Examination of Witnesses (Questions 120-139)
RT HON SIR EDWARD GEORGE, MR MERVYN KING, MR CHRISTOPHER ALLSOPP, MR CHARLES BEAN AND PROFESSOR STEPHEN NICKELL
THURSDAY 28 FEBRUARY 2002
120. Perhaps Professor Nickell could help us with this. Most independent commentators seem to have expected unemployment to rise at this point in the cycle, did you?
(Professor Nickell) Do I or did I?
121. Did you?
(Professor Nickell) Yes. I expected unemployment to rise rather slowly actually.
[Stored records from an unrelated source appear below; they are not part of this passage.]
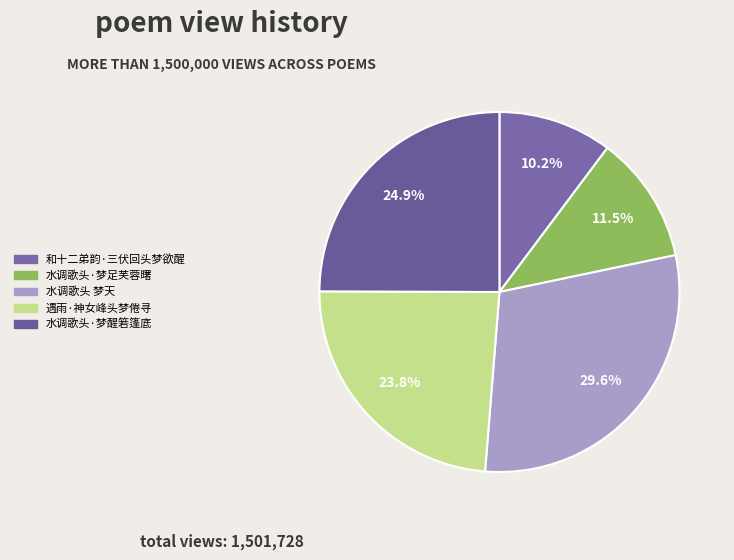

To the nearest percent, what portion does 和十二弟韵·三伏回头梦欲醒 represent?

10%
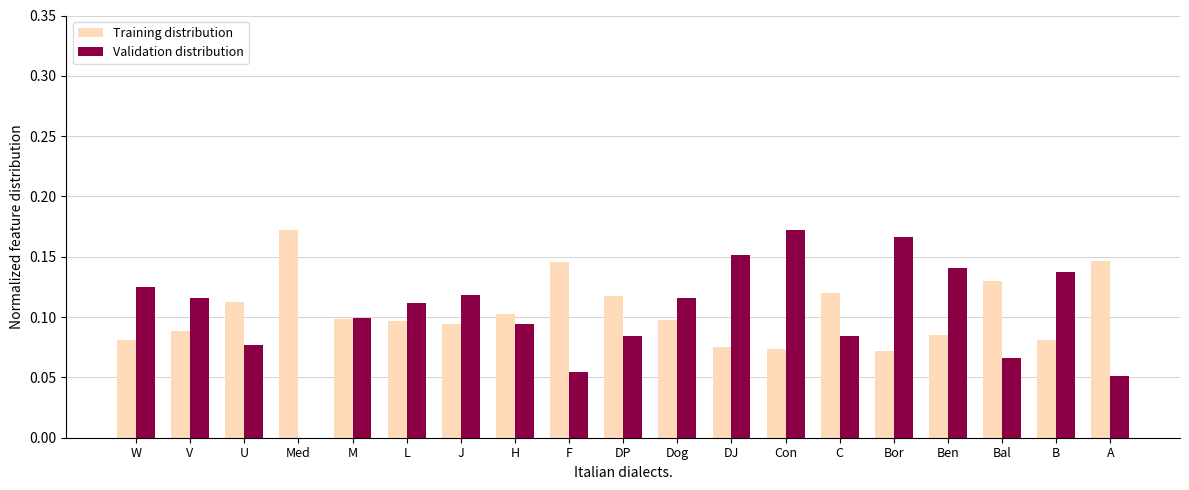

The Training distribution series shows 0.1 at F. True or false?

True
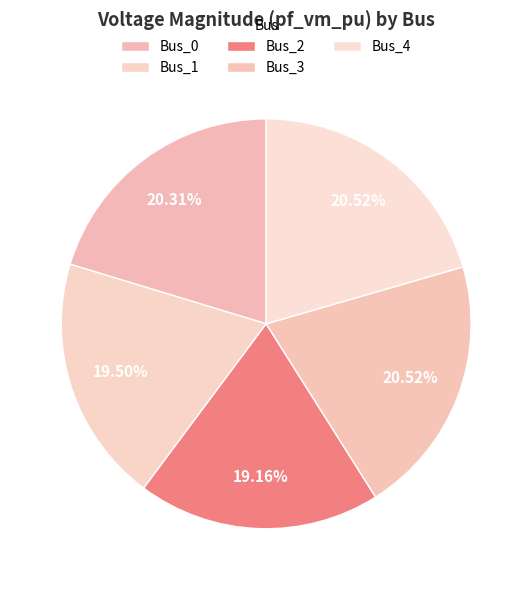

Is Bus_2 the majority of the pie?

No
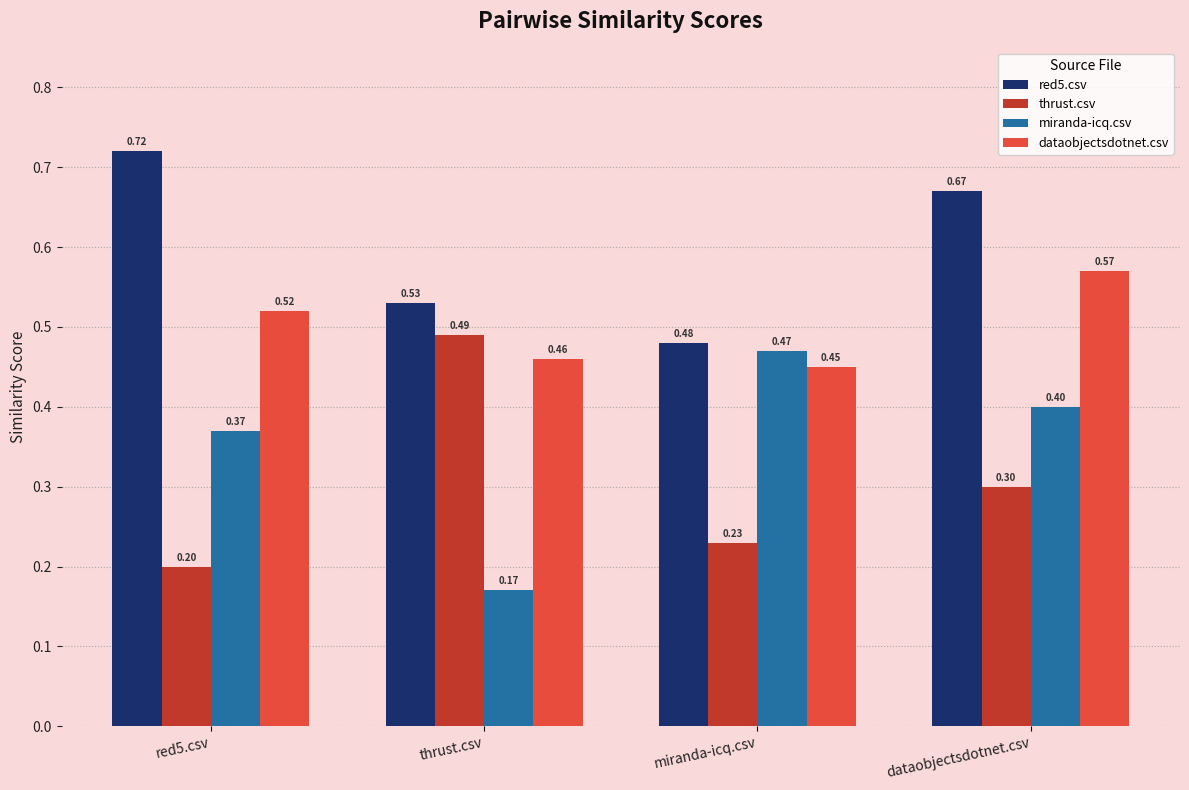

Is the value of thrust.csv at miranda-icq.csv greater than the value of miranda-icq.csv at thrust.csv?

Yes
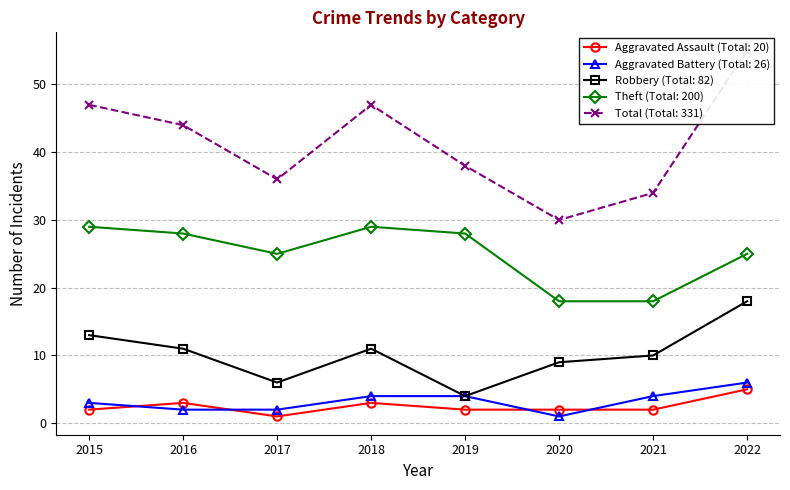

What is the spread (max minus min) of values at 2016?

42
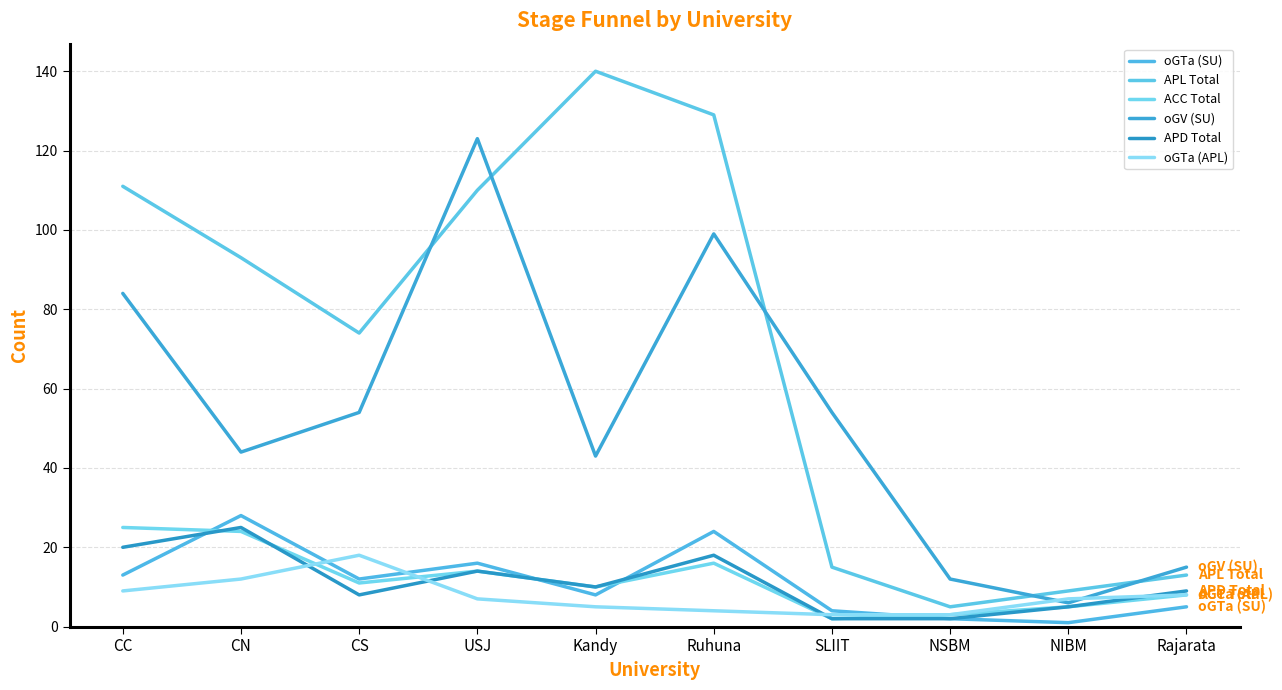

Is it true that APL Total equals 5 at NSBM?

True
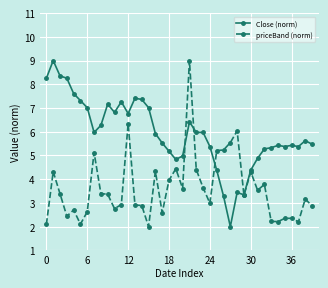

True or false: priceBand (norm) has more than 2 points higher than both neighbors.

True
Given the fact that the output growth in the economy is only marginally below trend, that would be consistent with a relatively slow rise in unemployment which is exactly what has happened.
122. You think it is more a question of aligning rather than anything fundamental in the data, historically?
(Professor Nickell) Sorry, I am not quite with you?
123. There is a reference in your report, for example, to the growth in the UK working population, to your assumption that it may have been faster than previously thought.
(Professor Nickell) Indeed.
124. Presumably because of net immigration over the past few years.
(Professor Nickell) Yes.
125. Is it possible that historical comparisons and the tightness of the labour market are not as valid now as they were?
(Professor Nickell) No, I do not think so. Of course one looks at all things but the unemployment statistics are a not unreasonable measure of the tightness of the labour market because they take account precisely of the fact that the population of working age may be growing at varying speeds. So if you look at employment then you may find employment growing quite rapidly because of the fact that the population of working age is growing quite rapidly. It may be misleading because you may think well employment is growing fast which means that the labour market is getting very tight. Unemployment does not suffer from that problem so the unemployment numbers I think give you a somewhat better insight than the employment numbers in this regard.
126. Do you now expect the labour market to ease over the next few months?
(Professor Nickell) I do, yes, but pretty slowly I think.
127. Is that the evidence from the Bank's agents?
(Professor Nickell) I think that would be consistent with their reports, yes. Easing but slowly.
128. Is it possible therefore that the labour market could ease without unemployment increasing significantly?
(Professor Nickell) It could ease slowly and unemployment would rise slowly. I would expect to see something in unemployment.
(Professor Nickell) Yes.
130. But not significantly?
(Professor Nickell) It depends what you mean by significantly. Of course even a small rise is significant for the people who lose their jobs. In comparison with past episodes, the rise in unemployment I expect to be relatively slight.
131. Just coming back to this net immigration point, do you think it is significant?
(Professor Nickell) Yes.
132. Do you think we are seeing a substantial effect from net immigration?
(Professor Nickell) Yes, I think it has a significant effect on the UK labour market, yes.
133. Do you think that it is economically a helpful effect? Do you think we would otherwise be suffering from greater difficulties?
(Professor Nickell) Yes. I think that is fair to say. Of course it is hard to completely separate the economic from the social. High levels in migration may have social effects, for example on London house prices but broadly speaking I think the economy benefits.
134. Governor, can I mention to you the last section and it is the introduction of euro notes and coins. Today is the last day for nine European countries that their currency is legal tender, they join the other three which phased them out before. Do you expect any problems from that?
(Sir Edward George) No.
135. None at all. How do you feel that transition has taken place?
(Sir Edward George) I think the introduction of the notes and coins has been handled extremely well. It was very carefully planned. I had no doubts in my mind that it would be handled well and it has been. It has been a very successful exercise.
136. Do you see any implications for the United Kingdom if we eventually join the euro area?
(Sir Edward George) We have been monitoring this extremely carefully and we will review the lessons that we can learn from their experience. We have had people out in Europe, the Central Banks have been very helpful to us so, yes, we will certainly learn from the experience if we get to the stage of introducing notes and coins.
137. Will you be publishing that review?
(Sir Edward George) Yes, we do. We publish a report every half year and we will be publishing one I think in May.
138. From your discussions with fellow central bankers in Europe, what implications are arising from the decision to introduce the euro and what lessons do you think even at this early stage we can learn?
(Sir Edward George) Careful preparation I think is the principal lesson. What we are talking about is a technical exercise. I do not think there are any much broader lessons that one can draw at this stage.
139. The changeover time to two months, would be a good thing, a short changeover time?
(Sir Edward George) Yes. We will look certainly at that question. It happened spontaneously and I am not surprised. Just as with decimalisation here, which was a much smaller exercise than this, of course, that happened much more quickly. It is in the hands of the education of the public in advance, the response of the public, and we will be looking at all of that. I think it would be very welcome. I think there are questions about precisely when it would most usefully be timed, whether the end year is the best time, and that is discussed between the retail sector and the banking sector in the context of the Chancellor's Standing Committee on the changeover plan.